Alright I do use KDE those days. I have used XFCE before. I don't think I can believe that KDE is lighter in term of response/lag. I didn't check the ram usage because Firefox is taking it all anyways.
I think KDE can be lighter in terms of response/lag if you turn off animations. On most desktops with dedicated graphics though it probably doesn't matter. Definitely on those older Intel 6000 type graphics and earlier though it does make a big difference.
> And, no Client Side Decorations. XFCE died for me the day they adopted it. Inconsistency-hell ensued.
Not sure what you mean. We have CSDs available for people who like it, but they can be turned on and off.
If you're talking about random GTK apps that run on Xfce, there's not much we can do about that; we don't set app policy.

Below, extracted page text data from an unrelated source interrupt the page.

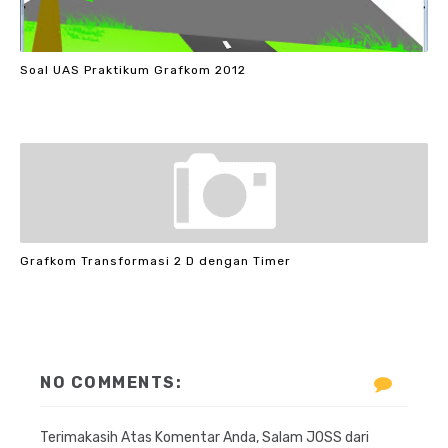
Soal UAS Praktikum Grafkom 2012
Grafkom Transformasi 2 D dengan Timer
NO COMMENTS:
Terimakasih Atas Komentar Anda, Salam JOSS dari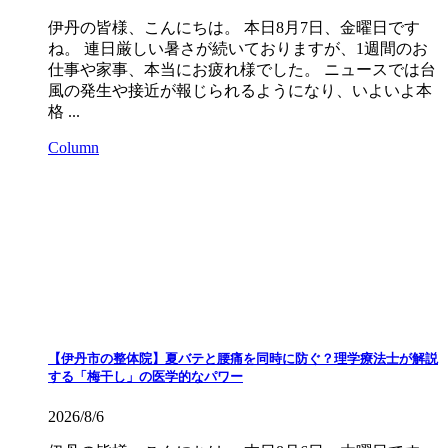
伊丹の皆様、こんにちは。 本日8月7日、金曜日です
ね。 連日厳しい暑さが続いておりますが、1週間のお
仕事や家事、本当にお疲れ様でした。 ニュースでは台
風の発生や接近が報じられるようになり、いよいよ本
格 ...
Column
【伊丹市の整体院】夏バテと腰痛を同時に防ぐ？理学療法士が解説
する「梅干し」の医学的なパワー
2026/8/6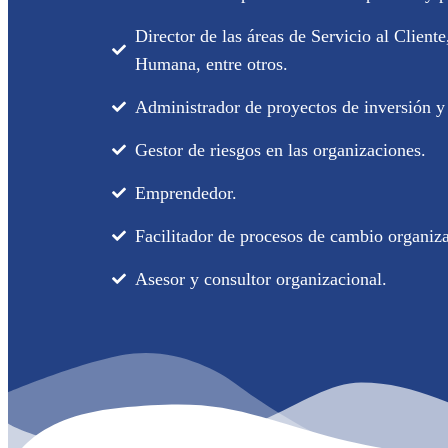
Director de las áreas de Servicio al Client
Humana, entre otros.
Administrador de proyectos de inversión y 
Gestor de riesgos en las organizaciones.
Emprendedor.
Facilitador de procesos de cambio organiza
Asesor y consultor organizacional.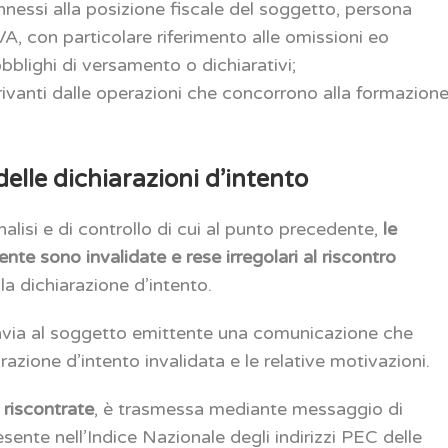
onnessi alla posizione fiscale del soggetto, persona
 IVA, con particolare riferimento alle omissioni eo
blighi di versamento o dichiarativi;
erivanti dalle operazioni che concorrono alla formazion
delle dichiarazioni d’intento
analisi e di controllo di cui al punto precedente,
le
nte sono invalidate e rese irregolari al riscontro
a dichiarazione d’intento.
invia al soggetto emittente una comunicazione che
arazione d’intento invalidata e le relative motivazioni.
 riscontrate
, è trasmessa mediante messaggio di
resente nell’Indice Nazionale degli indirizzi PEC delle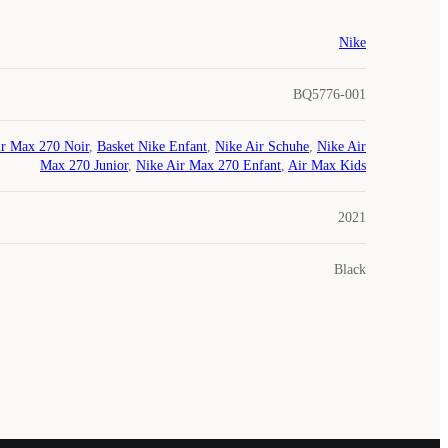
Nike
BQ5776-001
r Max 270 Noir
,
Basket Nike Enfant
,
Nike Air Schuhe
,
Nike Air
Max 270 Junior
,
Nike Air Max 270 Enfant
,
Air Max Kids
2021
Black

That's one of the nicer things about Wayland, though: there's a way for the compositor to tell applications "I'll draw the decorations". On X11 there's no protocol for that, only a way for an app to tell the window manager it wants to draw its own, without a way for the WM to say "no, don't do it".
It's absurd that people who recommend "light" Linux distros mention DEs that are much heavier than LXQt and LXDE.
As for Wayland, I use it on a Raspberry Pi 4 (Raspbian xwayland). It works well enough, but there is some kind of bug that causes xwayland to fill the swap space at almost 100%. When this happens, I find it necessary to close applications to reduce the swap usage.
Lighter I won't entirely disagree with: I think a default install of KDE will still be heavier than Xfce, but GTK3 isn't the lightest toolkit, and you can slim KDE down without losing much functionality.
But I don't get the HiDPI point? Certainly 4.16 had issues with HiDPI, but in 4.18 you can set the UI scaling factor, and I believe shortly before and/or after initial release, we fixed up all the issues of blurry image rendering. I have a HiDPI screen and it's worked very well for me, and looks nice.
It used to use more resources and was slower than Gnome 2, when it was still a thing. I don’t know why it got a reputation of being lightweight. I guess people assume less features mean better optimized, which is jot really true. I used to run it for years though, really liked it for a while.
I think it's because Xubuntu was a lighter alternative to Ubuntu when it ran Unity desktop. I don't know how Gnome compares to Unity, but at the time Xubuntu was far better for low-end computers than vanilla Ubuntu so the reputation of XFCE was justified.